One thing nearly all respondents deemed a big help was support from family and friends.

“When a family is involved, when friends are involved and you have a support network, it’s easier to understand that these changes are a lifelong process,” Dr. Abramson said.

And that emotional boost can also get those who went through cardiac arrest or stroke into rehabilitation, according to the health group. A minority of patients are referred to such programs, it states, while only 60 per cent of those surveyed finished a full course of rehab.

Personal trainer Nadia Bender felt chest pains while teaching a class at her Toronto studio last year. But the 46-year-old fitness buff didn’t realize she had suffered a heart attack until later discussing her symptoms with a nurse at her daughter’s soccer game – and was then taken to hospital right from the sidelines.

“They were completely surprised when they found the blockages,” Ms. Bender said.

She says support from those around her helped her get through a comprehensive four-month rehab program.

“I relied a lot on my family and on my friends to help me with my daily activities, to help me with my kids, taking them to events, getting things done,” Ms. Bender said.

“Once you’ve had such an event happen to you, you reassess everything that’s going on in your life and it can become overwhelming. You really need a hand to hold or someone supporting you to help you get through it.”

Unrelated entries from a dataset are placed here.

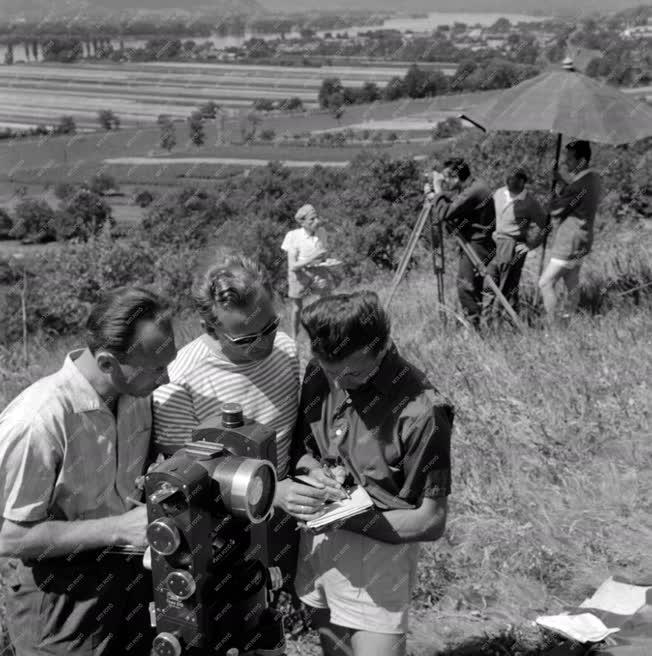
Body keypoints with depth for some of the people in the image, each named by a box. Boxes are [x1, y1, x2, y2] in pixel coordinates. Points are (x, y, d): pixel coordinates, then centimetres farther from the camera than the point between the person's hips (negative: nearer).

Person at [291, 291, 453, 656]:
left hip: (376, 558, -6)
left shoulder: (420, 410, -24)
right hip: (317, 545, 6)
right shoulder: (321, 373, -7)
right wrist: (308, 467, -13)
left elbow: (430, 522, -16)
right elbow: (298, 440, 10)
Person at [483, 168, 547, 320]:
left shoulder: (529, 202, -11)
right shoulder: (499, 193, 5)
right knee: (489, 283, 9)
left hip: (513, 247, -6)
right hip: (494, 243, 6)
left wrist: (530, 245, -7)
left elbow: (542, 225, -6)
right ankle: (487, 317, 20)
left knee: (509, 287, -4)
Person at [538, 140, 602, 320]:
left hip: (569, 245, -10)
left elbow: (555, 210, -18)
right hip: (581, 243, 10)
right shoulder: (594, 177, 5)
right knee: (572, 284, 17)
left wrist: (558, 190, -4)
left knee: (545, 284, -4)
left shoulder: (580, 184, -25)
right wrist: (561, 181, 11)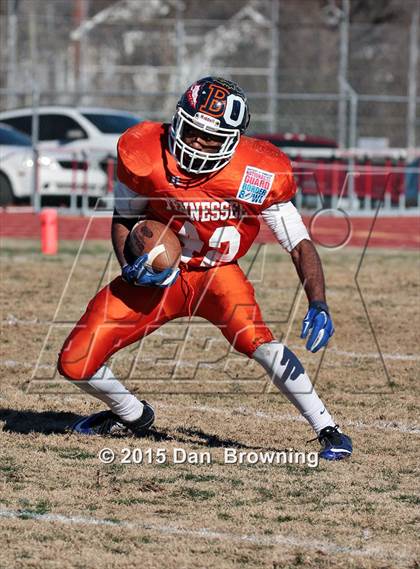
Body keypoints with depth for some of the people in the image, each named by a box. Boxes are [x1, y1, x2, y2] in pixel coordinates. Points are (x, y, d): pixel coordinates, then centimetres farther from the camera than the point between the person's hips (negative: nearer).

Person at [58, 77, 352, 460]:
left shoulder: (260, 175, -23)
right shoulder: (146, 157, -19)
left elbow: (300, 245, -16)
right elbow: (124, 217, 0)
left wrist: (318, 306, -30)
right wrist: (130, 266, -18)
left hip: (217, 274, -2)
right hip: (157, 273, 2)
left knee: (252, 336, -34)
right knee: (74, 365, -5)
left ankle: (328, 431, -20)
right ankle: (133, 417, 29)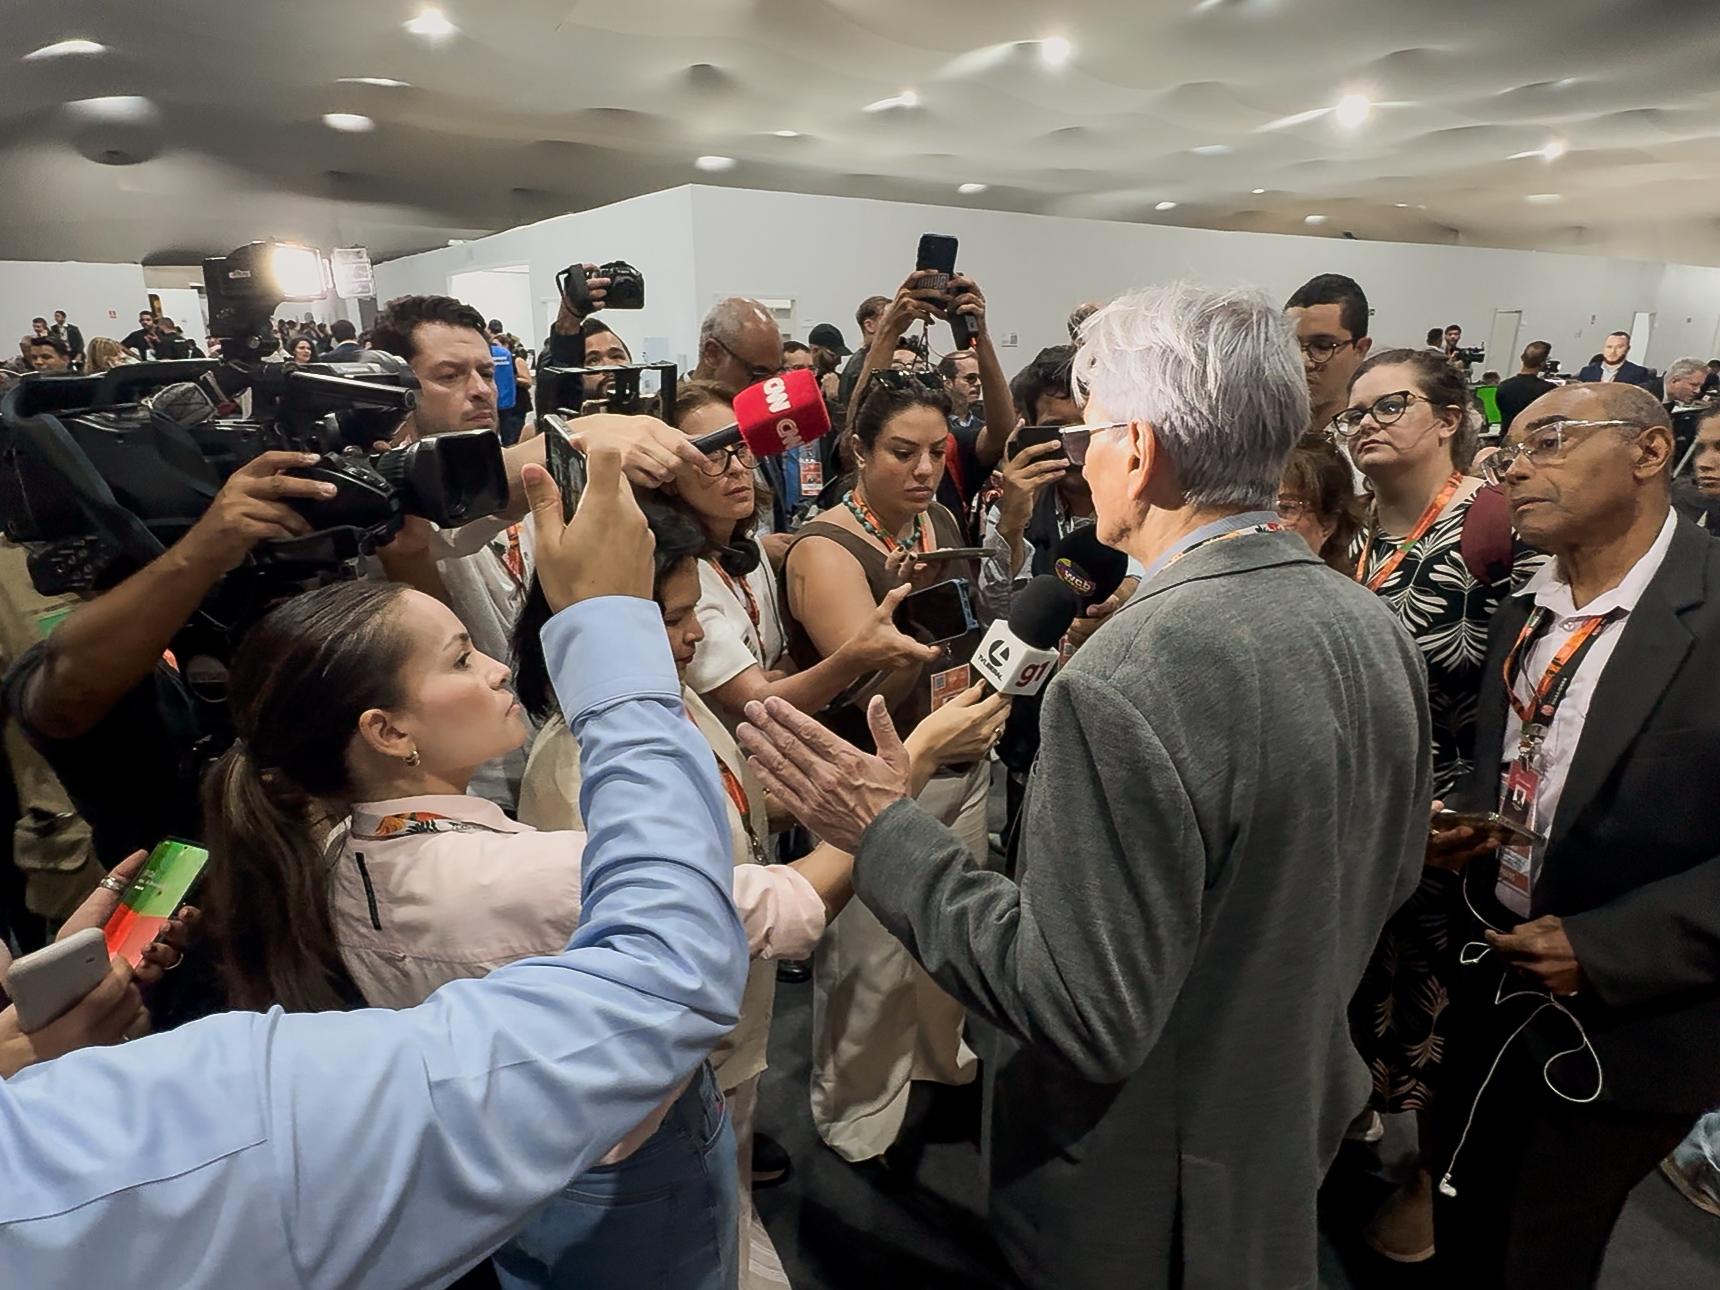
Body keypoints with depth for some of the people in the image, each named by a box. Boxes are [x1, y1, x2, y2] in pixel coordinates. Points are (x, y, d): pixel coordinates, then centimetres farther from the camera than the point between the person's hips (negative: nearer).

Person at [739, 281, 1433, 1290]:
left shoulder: (1127, 683, -33)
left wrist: (888, 833, -23)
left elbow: (1083, 1016, -29)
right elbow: (1391, 874, 5)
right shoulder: (1373, 625, -7)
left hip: (1150, 1206, -7)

The online poll was conducted by Environics Research Group between Nov. 25 and Dec. 3, 2013 and surveyed 2,010 Canadians who survived a heart attack or stroke, or had a living immediate family member or very close friend who had a heart attack or stroke in the past decade and were questioned about their perceptions of the survivor’s experiences. The polling industry’s professional body, the Marketing Research and Intelligence Association, says online surveys cannot be assigned a margin of error because they do not randomly sample the population.